There are some interesting changes occurring in China which may impact the Vancouver housing market. As reported in Business in Vancouver “the People’s Bank of China and the State Administration of Foreign Exchange (SAFE) began an aggressive intervention in the market to curb capital outflows. In January it was ruled that all buyers of foreign exchange must sign a pledge that they won’t use their $50,000 quotas for offshore property investment.”
Citizens of China may take $50,000 a year out of the country, but enforcing the regulation that the monies will not be use for foreign property investment has never been routinely enforced. Stricter penalties mean that people who do may be denied foreign currency access and be part of investigations for money laundering.

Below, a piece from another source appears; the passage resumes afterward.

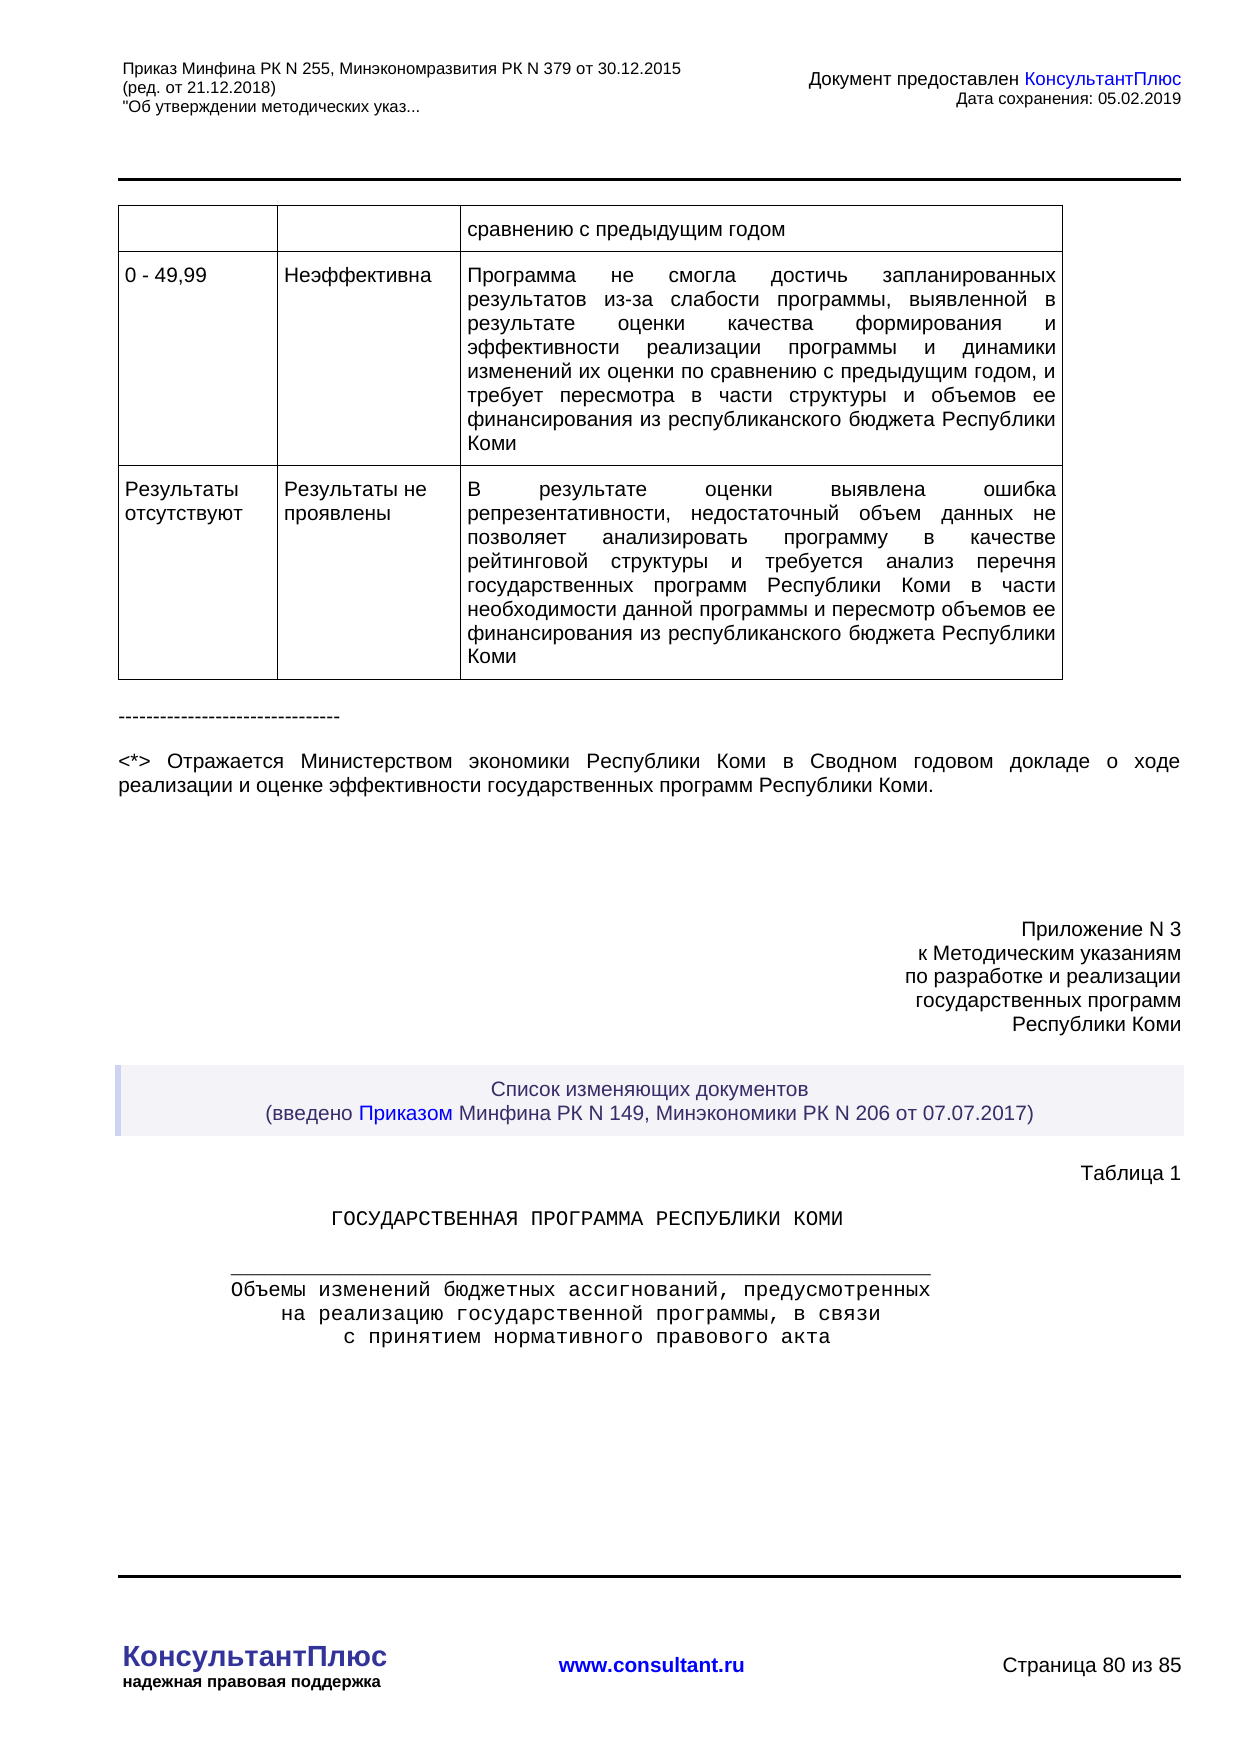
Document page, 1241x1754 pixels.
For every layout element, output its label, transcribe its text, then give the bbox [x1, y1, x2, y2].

text государственных программ [118, 988, 1181, 1012]
text к Методическим указаниям [118, 940, 1181, 964]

It is estimated that 35 billion dollars a year is spent on commercial property investment not including the purchase of overseas homes. Last August the B.C. government brought in a foreign buyer’s tax of 15 per cent.
The market has responded to these factors with house prices down 4 per cent and housing sales decreasing by 47 per cent. “Joe Zhou, of Jones Lang LaSalle property management head of research in China, has predicted a “big drop” in overseas purchases this year amid concerns over stricter and longer review procedures by the authorities as part of efforts to ease pressure on a depreciating yuan.”
Will this cool off individual investors buying single family homes for investment in Metro Vancouver?